In etwa 45 Workshops wurden Teilbereiche seziert und analysiert. Mein Misstrauen, dass die gewonnenen Erkenntnisse für "die anderen" und nicht für sich selbst gelten, wurde nicht abgebaut.

Selbst möchte ich sie, grob umrissen, mit dem Begriff "Empathie" ersetzen.

Jeder Stratege weiß, dass er den Kampf verlieren wird, wenn er sich nicht vorstellt, wie die andere Seite denken und handeln könnte. Jeder Schach- oder Go-Spieler wird nicht einmal mittelmäßig sein, wenn er nicht in seine Gedanken die nächsten Züge des Partners mit einbezieht. Dasselbe gilt im Sport.
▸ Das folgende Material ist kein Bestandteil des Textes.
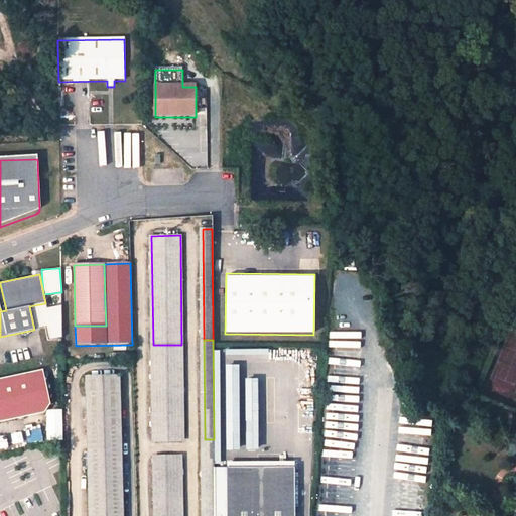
[(153,345),(154,441),(182,441),(181,345),(153,345)]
Ich bin überzeugt, dass viele Kolleginnen und Kollegen intuitiv ebenso agieren, aber bei den "Educators for Peace" soll dieser Begriff und das Handeln danach durchaus seinen würdigen Platz finden.

Bleibt zum Abschluss nur noch die Frage: "Wie solls weitergehen?"
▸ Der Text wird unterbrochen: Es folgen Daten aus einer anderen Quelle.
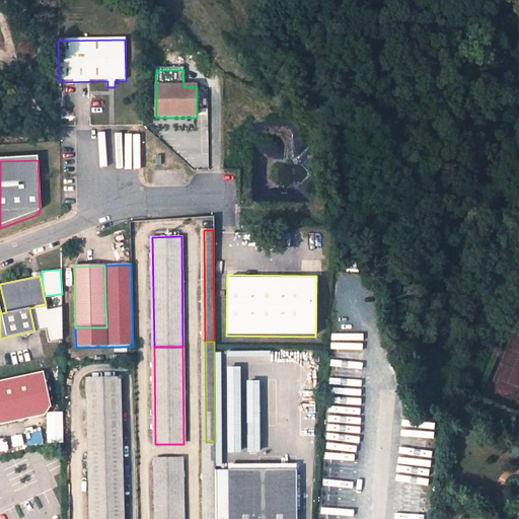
[(241,451),(240,365),(226,365),(227,451),(241,451)]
  1. Grundsätzlich bin ich überzeugt, dass "Educators for Peace" als europäische Bewegung etwas
    Wunderbares ist und in seinem 2-Jahres Rhythmus erhalten bleiben soll.

  2. Um diese Bewegung herum eine feste Struktur aufbauen zu wollen, halte ich aus finanziellen und organisatorischen Gründen für eine Illusion.

  3. Auf Grund meiner Erfahrungen muss ich annehmen, dass das provisorische Sekretariat in Paris überbelastet ist. Dasselbe scheint mir bei einigen Mitgliedern des Exekutivkommittees der Fall zu sein. Als großen Fortschritt möchte ich daher die Wahl von Horst Bethge bezeichnen, der eine zentrale Informationsstelle für Europa sein wird. Es ist dies der Weg in die richtige Richtung.